To put that in context, if the energy problem was the only crisis (it's not) facing industrial civilization, then the path we're on now will solve it and deliver sustainability. Not without some crises and hardship, but on it's own it isn't something on the scale of the fall of Rome and with it all but a few surviving fragments of classical civilization. It even makes climate change a threat of a different nature, it's inevitable that Australia will stop burning coal well before the massive reserves are anywhere near depleted and so it will be burnt overseas if at all. So not all the fossil fuels in the ground will necessarily be burnt, brown coal doesn't really have an export market and probably isn't worthwhile shipping. All the oil may be burnt, because it's hard to replace transport, but for electricity any scramble to shore up supplies in the future will be renewables because they're cheaper and easy to use. Now you could bring up that renewables are subsidized currently, except they receive less than fossil fuels, or the lack of rare earths and limits to mining, expect that Japan just found a huge reserve of rare earths and solar doesn't use rare earths. Just a quick aside about mining, first using sea mining isn't a good idea for iron, aluminum, copper or most other common metals, but rare earths are far more valuable and you only require small quantities so its a good way to go (also that reserve is way better than normal ones, less radioactivity), secondly this book mentions that we are nowhere near the entropic limits to mining, partly because mining projects are optimized around money (Net Present Value) rather than energy, and thirdly recycling is far cheaper in energy and capital terms but takes more labor (perfect for future societies) while not being utilized to its fullest extend, recycling of rare earths is only just starting. A better criticism would be to talk about powering transport and such, since mostly petrol does that (but not coal) and for electrification electric cars get a lot of focus, unfortunate since there not where to start (trains and ships are due to their size and energy efficiency). 

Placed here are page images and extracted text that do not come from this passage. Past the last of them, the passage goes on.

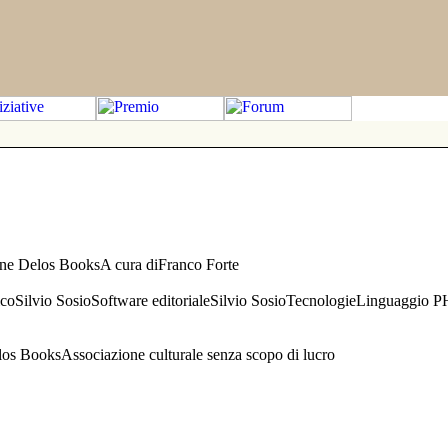
one Delos BooksA cura diFranco Forte
aficoSilvio SosioSoftware editorialeSilvio SosioTecnologieLinguaggio 
s BooksAssociazione culturale senza scopo di lucro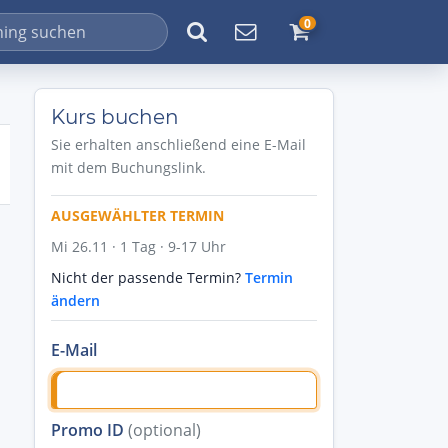
0
Kurs buchen
Sie erhalten anschließend eine E-Mail
mit dem Buchungslink.
AUSGEWÄHLTER TERMIN
Mi 26.11 · 1 Tag · 9-17 Uhr
Nicht der passende Termin?
Termin
ändern
E-Mail
Promo ID
(optional)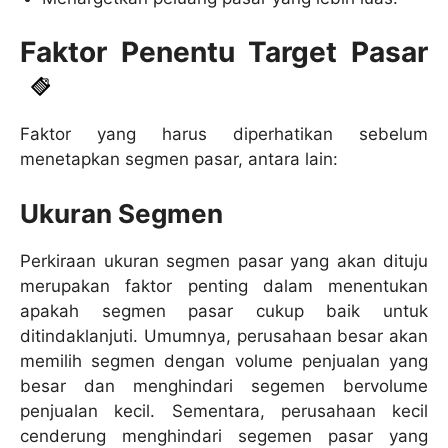
Faktor Penentu Target Pasar
Faktor yang harus diperhatikan sebelum
menetapkan segmen pasar, antara lain:
Ukuran Segmen
Perkiraan ukuran segmen pasar yang akan dituju
merupakan faktor penting dalam menentukan
apakah segmen pasar cukup baik untuk
ditindaklanjuti. Umumnya, perusahaan besar akan
memilih segmen dengan volume penjualan yang
besar dan menghindari segemen bervolume
penjualan kecil. Sementara, perusahaan kecil
cenderung menghindari segemen pasar yang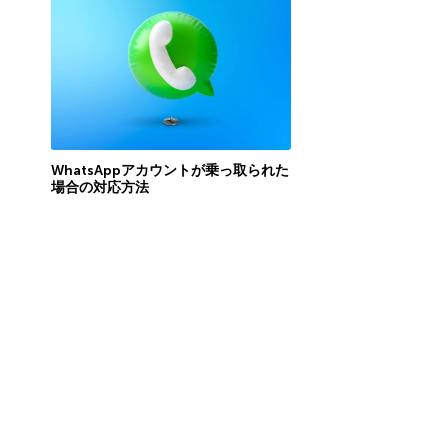
WhatsAppアカウントが乗っ取られた
場合の対応方法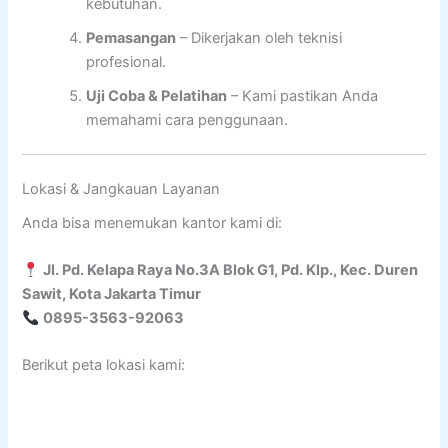
kebutuhan.
Pemasangan
– Dikerjakan oleh teknisi
profesional.
Uji Coba & Pelatihan
– Kami pastikan Anda
memahami cara penggunaan.
Lokasi & Jangkauan Layanan
Anda bisa menemukan kantor kami di:
Jl. Pd. Kelapa Raya No.3A Blok G1, Pd. Klp., Kec. Duren
Sawit, Kota Jakarta Timur
0895-3563-92063
Berikut peta lokasi kami: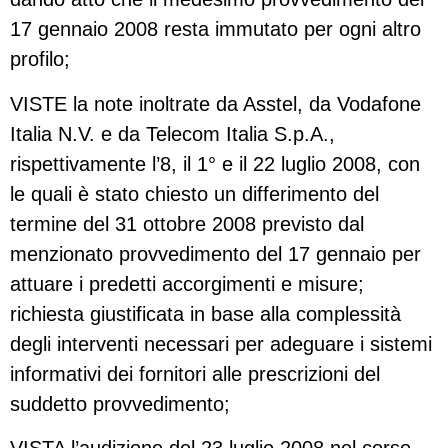
17 gennaio 2008 resta immutato per ogni altro
profilo;
VISTE la note inoltrate da Asstel, da Vodafone
Italia N.V. e da Telecom Italia S.p.A.,
rispettivamente l’8, il 1° e il 22 luglio 2008, con
le quali è stato chiesto un differimento del
termine del 31 ottobre 2008 previsto dal
menzionato provvedimento del 17 gennaio per
attuare i predetti accorgimenti e misure;
richiesta giustificata in base alla complessità
degli interventi necessari per adeguare i sistemi
informativi dei fornitori alle prescrizioni del
suddetto provvedimento;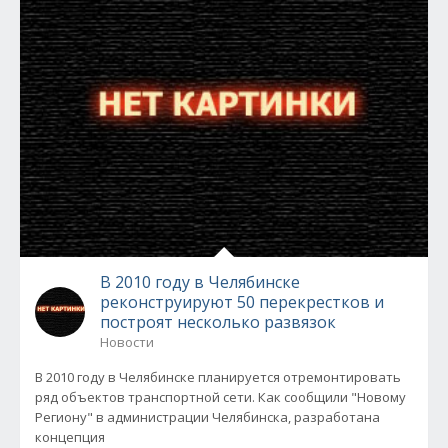
В 2010 году в Челябинске
реконструируют 50 перекрестков и
построят несколько развязок
Новости
В 2010 году в Челябинске планируется отремонтировать
ряд объектов транспортной сети. Как сообщили "Новому
Региону" в администрации Челябинска, разработана
концепция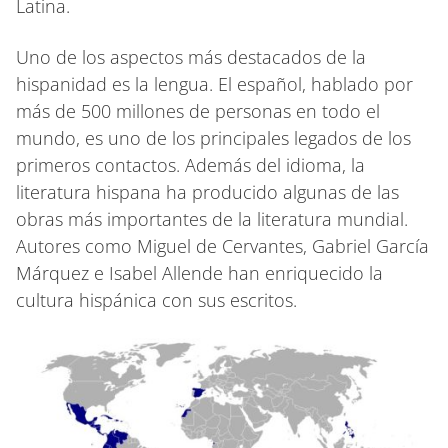
Latina.
Uno de los aspectos más destacados de la
hispanidad es la lengua. El español, hablado por
más de 500 millones de personas en todo el
mundo, es uno de los principales legados de los
primeros contactos. Además del idioma, la
literatura hispana ha producido algunas de las
obras más importantes de la literatura mundial.
Autores como Miguel de Cervantes, Gabriel García
Márquez e Isabel Allende han enriquecido la
cultura hispánica con sus escritos.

That specific point is also built into a really obvious point. Historical analysis is all well and good, but it assumes that this time around your dealing with something which has enough in the way of similarities that comparisons can be made. So you could have a pattern repeat a 100 times, it's reasonable to assume that that cycle will repeat, but if something fundamental has changed then chances are that cycle won't repeat (though it could have similarities). It also requires that the right parallels are drawn, most people use Greek democracy as what ours is based of but wisely Western civilization choose to base it's democracy of Rome's model (by way of Machiavelli) which is why it's far more stable (Greek democracies were short lived and unstable). There's an obvious difference this time round, we're the first technic civilization and so won't respond in the exact same way and our problems won't follow the same pattern as previous civilizations. They'll probably have many similarities though. One difference is the point above and while that doesn't avert all the problems and stop some sort of crisis, it's a big enough difference. So at some point I'll look at how current technic societies differ from non-technic and where they're similar (both have cities, literacy, hierarchies etc) along with the different kinds of technological process (along a specific line).

But I'm not going to touch those topics in any substantive way until I've gotten better at writing and have gained some experience in the technical world (and thus where we differ) that I can draw upon. Besides, what I've written up to now is more an experiment and there to simply get my ideas down, I already think a fair bit of what I've written is wrong. In ten years when I have the experience I might choose to go down a completely different path, I might have a completely different view, or something could have happened by then. It is the future, all we can do is guess, but plans are nice things to have.